Trueman rightly goes on to cut off at the pass that such talk necessarily means that the talker be suspected of incipient Marxism. Hardly. "One does not have to be a Marxist to acknowledge the powerful impact that capitalism and the free market have on all aspects of life, from the cost of living to the way we think." This is just applied sociology 101, and the church would do well to pay attention to it, for it helps us in two main ways: 1) recognizing that much good has come out of the forces that have simultaneously done so much damage; and 2) protecting us from promulgating a romanticized view of the past. Maybe the most important point in all this, however, is recognizing that we can't simply escape "the whole capitalist dynamic of our society." 

Part of the solution is no doubt deliberate practice in the here and now. But our expectations also must be realistic. There's much more to this review, but again I suggest reading it for yourself.

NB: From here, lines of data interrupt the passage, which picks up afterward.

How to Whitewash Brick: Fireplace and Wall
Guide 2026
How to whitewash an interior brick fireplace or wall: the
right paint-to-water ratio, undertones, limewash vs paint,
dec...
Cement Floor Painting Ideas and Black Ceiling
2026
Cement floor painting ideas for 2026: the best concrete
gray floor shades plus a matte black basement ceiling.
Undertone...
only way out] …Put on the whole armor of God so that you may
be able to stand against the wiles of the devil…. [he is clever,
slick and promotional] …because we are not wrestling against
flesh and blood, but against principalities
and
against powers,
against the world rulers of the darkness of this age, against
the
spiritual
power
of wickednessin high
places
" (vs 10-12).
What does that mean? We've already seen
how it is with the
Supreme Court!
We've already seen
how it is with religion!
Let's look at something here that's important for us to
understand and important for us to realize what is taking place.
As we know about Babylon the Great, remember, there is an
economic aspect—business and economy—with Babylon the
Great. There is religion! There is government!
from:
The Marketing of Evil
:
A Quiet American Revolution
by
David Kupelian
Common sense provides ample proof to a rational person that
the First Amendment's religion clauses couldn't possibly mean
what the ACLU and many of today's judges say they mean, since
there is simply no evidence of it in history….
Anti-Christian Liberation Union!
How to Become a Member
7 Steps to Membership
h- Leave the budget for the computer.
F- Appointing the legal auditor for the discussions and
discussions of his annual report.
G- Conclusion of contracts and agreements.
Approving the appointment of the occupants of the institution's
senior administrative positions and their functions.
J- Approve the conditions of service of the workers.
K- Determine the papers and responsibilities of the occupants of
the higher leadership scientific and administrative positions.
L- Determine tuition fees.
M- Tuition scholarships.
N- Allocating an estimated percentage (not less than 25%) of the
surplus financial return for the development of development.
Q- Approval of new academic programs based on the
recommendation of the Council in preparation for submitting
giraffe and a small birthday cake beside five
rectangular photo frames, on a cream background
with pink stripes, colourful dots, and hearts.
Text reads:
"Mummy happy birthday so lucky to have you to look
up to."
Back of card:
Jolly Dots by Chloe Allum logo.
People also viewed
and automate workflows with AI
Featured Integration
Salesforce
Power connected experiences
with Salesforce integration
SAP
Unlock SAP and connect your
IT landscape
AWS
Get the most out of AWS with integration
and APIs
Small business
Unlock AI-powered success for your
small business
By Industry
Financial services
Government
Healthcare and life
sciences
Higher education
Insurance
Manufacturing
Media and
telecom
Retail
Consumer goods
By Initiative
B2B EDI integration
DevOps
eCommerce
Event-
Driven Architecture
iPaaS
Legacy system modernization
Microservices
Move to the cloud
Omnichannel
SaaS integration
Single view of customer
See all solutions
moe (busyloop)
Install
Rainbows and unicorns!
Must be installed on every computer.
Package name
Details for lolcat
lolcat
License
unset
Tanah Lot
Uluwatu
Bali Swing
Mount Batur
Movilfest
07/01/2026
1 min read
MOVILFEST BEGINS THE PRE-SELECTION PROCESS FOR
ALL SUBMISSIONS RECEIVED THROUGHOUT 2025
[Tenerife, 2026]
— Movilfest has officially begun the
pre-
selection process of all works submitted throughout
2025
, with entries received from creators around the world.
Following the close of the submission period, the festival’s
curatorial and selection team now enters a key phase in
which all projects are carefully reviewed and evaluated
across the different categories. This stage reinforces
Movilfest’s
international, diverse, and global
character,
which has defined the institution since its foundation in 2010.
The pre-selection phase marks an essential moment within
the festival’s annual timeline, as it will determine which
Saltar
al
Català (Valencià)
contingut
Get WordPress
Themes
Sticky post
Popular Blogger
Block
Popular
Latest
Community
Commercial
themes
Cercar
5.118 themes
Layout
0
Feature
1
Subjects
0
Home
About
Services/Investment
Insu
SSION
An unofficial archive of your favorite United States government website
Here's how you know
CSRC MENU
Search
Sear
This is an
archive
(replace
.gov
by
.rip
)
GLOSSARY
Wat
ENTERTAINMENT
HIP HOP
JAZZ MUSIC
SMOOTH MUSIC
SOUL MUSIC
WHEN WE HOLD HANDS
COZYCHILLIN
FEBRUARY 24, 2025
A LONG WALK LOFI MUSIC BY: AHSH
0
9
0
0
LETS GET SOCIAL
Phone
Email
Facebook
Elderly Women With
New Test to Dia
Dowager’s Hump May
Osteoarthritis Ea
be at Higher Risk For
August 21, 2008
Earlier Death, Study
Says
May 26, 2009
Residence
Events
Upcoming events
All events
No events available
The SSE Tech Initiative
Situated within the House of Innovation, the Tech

Incidentally, I think Jason Stellman's upcoming book on worship and life in this time between the times has something to say about this particular subject. Stellman's project doesn't suffer, it seems to me, under the optimism of which Trueman accuses Wells. But I'll have more to say on this when I get around to publishing the (ridiculously long) review I wrote of it. 

It should also be noted that Craig Gay's The Way of the (Modern) World: Or, Why It's Tempting to Live As If God Doesn't Exist did in one book what Wells attempted to do in the first three of this series, not to mention this last try. My guess is that, given Trueman's critique, he would have found it more palatable, if not helpful.

2 comments:

John Schaefer said...

Interesting! I think it would be useful for these guys to try to keep a distinction between capitalism as an economic system and capitalism as a means of exchange. For the former, financial capital operates in the service of industrial production, or vice versa (depending on your persuasion), and that's how the biggest and most important parts of our economy run. The latter refers to the work of money in measuring and determining value, and storing wealth. The former operates in distinction to non-capitalist systems, usually agricultural/tributary for the past 10,000 years. I'm not sure how he got from Roman or French tributary economies to the Taliban, who seem not to do much in the way of taxing annual agricultural yields on up a hierarchical structure. The latter operates in distinction to on-going non-capitalist exchanges, mainly barter and plunder (which we call taxation these days).

Unknown said...

Great insight, John. Thanks for sharing it.

I suppose you'd like to see these guys using "capitalism" to refer to as an economic system only? Does not the latter definition as "means of exchange" also in some way enter into this particular discussion (of church and the world)?